Jasmin’s work has been seen on stages around the world. She has also written and directed two plays — Ombres and Les Marguerite(s) — and works as a dramaturg with some Quebec women choreographers.

She recently sat down for a candid Q&A.

At $100,000, this is the largest theatre prize in Canada. You will receive $75,000 and your protégé Max-Otto Fauteux will receive $25,000. Other than the cash prize, how important is this award?

Stéphanie Jasmin: “I met the other finalists ­— Itai Erdal, Camellia Koo and Alexander MacSween — during the finalists’ evening in October. They are all very accomplished and remarkable, it was an honor just to be nominated with them. When I learned that I won the prize — I was in rehearsals at the time — it was a wonderful shock for me. I am quite moved to receive this honour, especially since it recognizes my work in mid-career. I am also happy to share it with Max-Otto Fauteux. That is the meaningful beauty of this prize.”

To quote the Globe and Mail, your work “was interdisciplinary long before that was a buzzword, bringing the languages of the visual arts and film to the theatre.”

Jasmin: “It begins with my education. I was not trained in theatre. I got a degree in art history from the École du Louvre with a specialty in contemporary art before I got my BFA in filmmaking from Concordia. It was in Paris that I first developed my relationship with images, being immersed in works of art, contemplating them in reality. At Concordia, I had to commit myself to creating images and learn their own kinematic language.

But it was the mingling of many disciplines working with Denis Marleau — who was already working with visual artists, contemporary composers and people outside theatre — that enabled me to bring different energy and forms to theatre.”

How exciting is it working with Denis Marleau since joining UBU in 2000?

Jasmin: “We have worked together almost 20 years now, and the organic artistic process remains exciting and inspiring. We share that process with our creation team and every project is different, depending on the dramaturgy and poetry of the text that we explore. In the context of a creation company, I also feel like I can develop my work in a more personal and precise way over time.”

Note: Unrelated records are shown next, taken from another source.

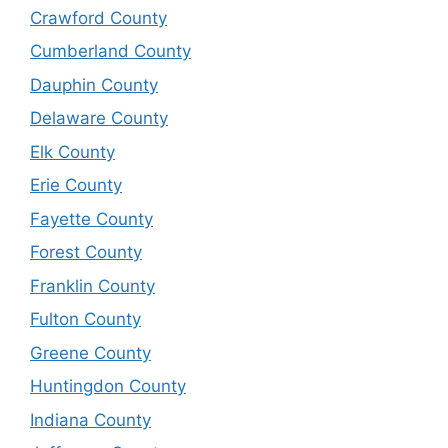
Crawford County
Cumberland County
Dauphin County
Delaware County
Elk County
Erie County
Fayette County
Forest County
Franklin County
Fulton County
Greene County
Huntingdon County
Indiana County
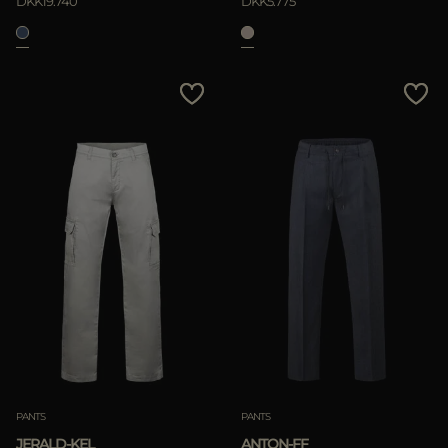
DKK19.740
DKK5.775
PANTS
PANTS
JERALD-KEL
ANTON-FF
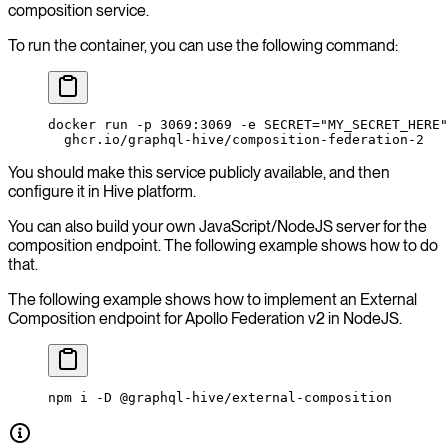
composition service.
To run the container, you can use the following command:
docker
 run
 -p
 3069:3069
 -e
 SECRET="MY_SECRET_HERE"
  ghcr.io/graphql-hive/composition-federation-2
You should make this service publicly available, and then
configure it in Hive platform.
You can also build your own JavaScript/NodeJS server for the
composition endpoint. The following example shows how to do
that.
The following example shows how to implement an External
Composition endpoint for Apollo Federation v2 in NodeJS.
npm
 i
 -D
 @graphql-hive/external-composition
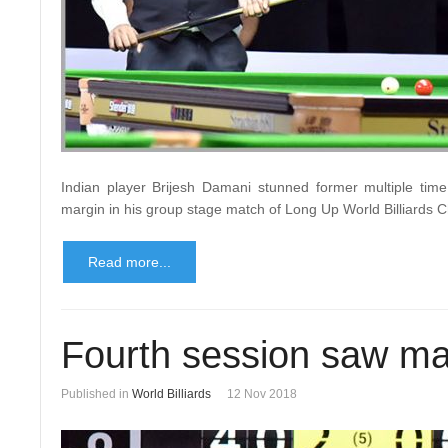
Indian player Brijesh Damani stunned former multiple time
margin in his group stage match of Long Up World Billiards
Read more...
Fourth session saw ma
Published in
World Billiards
12 Nov 2018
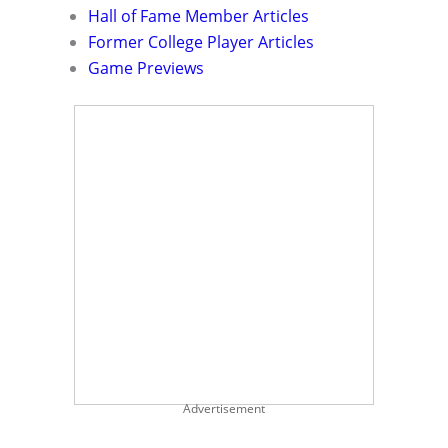
Hall of Fame Member Articles
Former College Player Articles
Game Previews
Advertisement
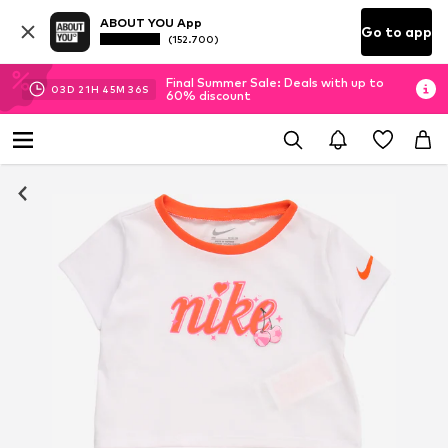
ABOUT YOU App
Go to app
(152.700)
Final Summer Sale: Deals with up to
03
D
21
H
45
M
35
S
60% discount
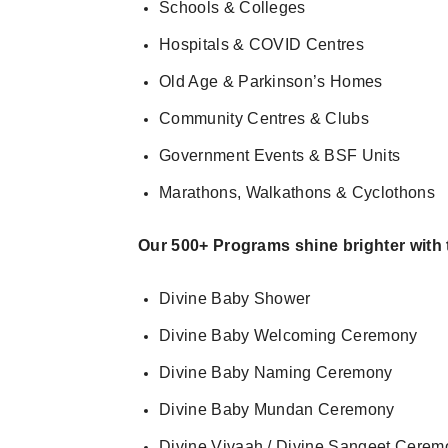
Schools & Colleges
Hospitals & COVID Centres
Old Age & Parkinson’s Homes
Community Centres & Clubs
Government Events & BSF Units
Marathons, Walkathons & Cyclothons
Our 500+ Programs shine brighter with
Divine Baby Shower
Divine Baby Welcoming Ceremony
Divine Baby Naming Ceremony
Divine Baby Mundan Ceremony
Divine Vivaah / Divine Sangeet Cerem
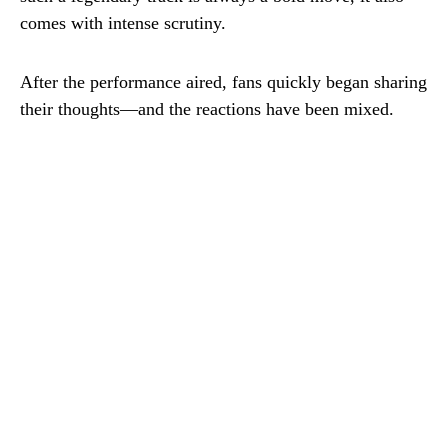
comes with intense scrutiny.
After the performance aired, fans quickly began sharing
their thoughts—and the reactions have been mixed.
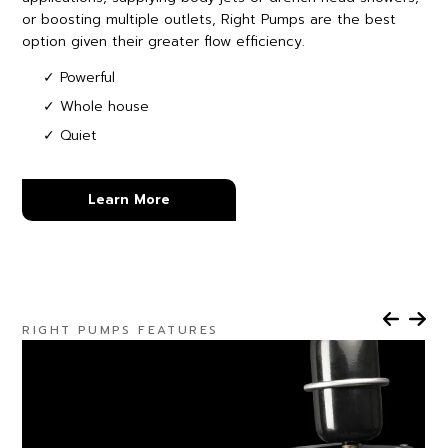
or boosting multiple outlets, Right Pumps are the best
option given their greater flow efficiency.
✓ Powerful
✓ Whole house
✓ Quiet
Learn More
RIGHT PUMPS FEATURES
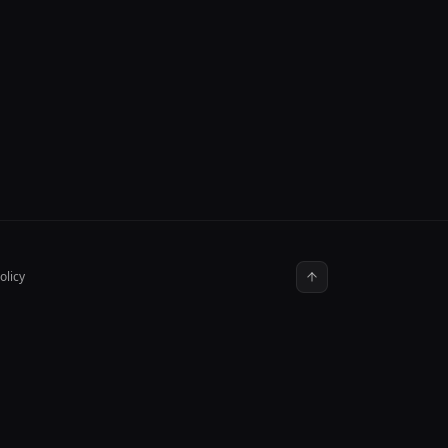
olicy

UBU created the talking mannequins for the internationally acclaimed exhibition The Fashion World of Jean Paul Gaultier: From the Sidewalk to the Catwalk that was launched by the Montreal Museum of Fine Arts (MMFA) in 2011. How did your collaboration with Gaultier come about?

Jasmin:  “Jean Paul Gaultier is a big fan of theatre. Each summer he attends the Festival d'Avignon in France where, in 2002, he saw Les aveugles ­— a technological fantasmagory that we originally created for the Musée d’art contemporain de Montréal. He was blown away. He returned to see another of our pieces at the Festival d'Avignon in 2009, Une fête pour Boris, which featured animated mannequins. So he asked us if we would collaborate with him. What is interesting is the fact that we met through the experience of art.  He also gave us a lot of creative freedom.”

Was establishing your career more difficult as a woman, and do you see yourself as a role model?

Jasmin: “I did not really encounter more difficulties because I am a woman. Rather, I think early on I suffered more from a lack of confidence... Today I don’t know if I am a role model, though some women artists have a meant a lot to me during my life. Now I enjoy taking the time to encourage young people and future artists when I have the chance to occasionally teach at Université du Québec à Montréal and elsewhere.”

How did your time at Concordia help shape you and your career?

Jasmin:  “I consider my years at Concordia a very important foundation, a milestone in my life. It is where I learned to became a creator. The concept of the film as an art which predominated there, and the great quality of the teachers who were often artists themselves, allowed me to commit myself, experiment and take risks. It is where I first exposed my ideas and intimate imagination to the others. It was hugely important.

Concordia is also where I won my very first prize — the Mel Hoppenheim achievement award — at the end of my studies. That gave me a confidence boost at that moment. My years at Concordia were extraordinary and certainly helped me become the artist that I am.”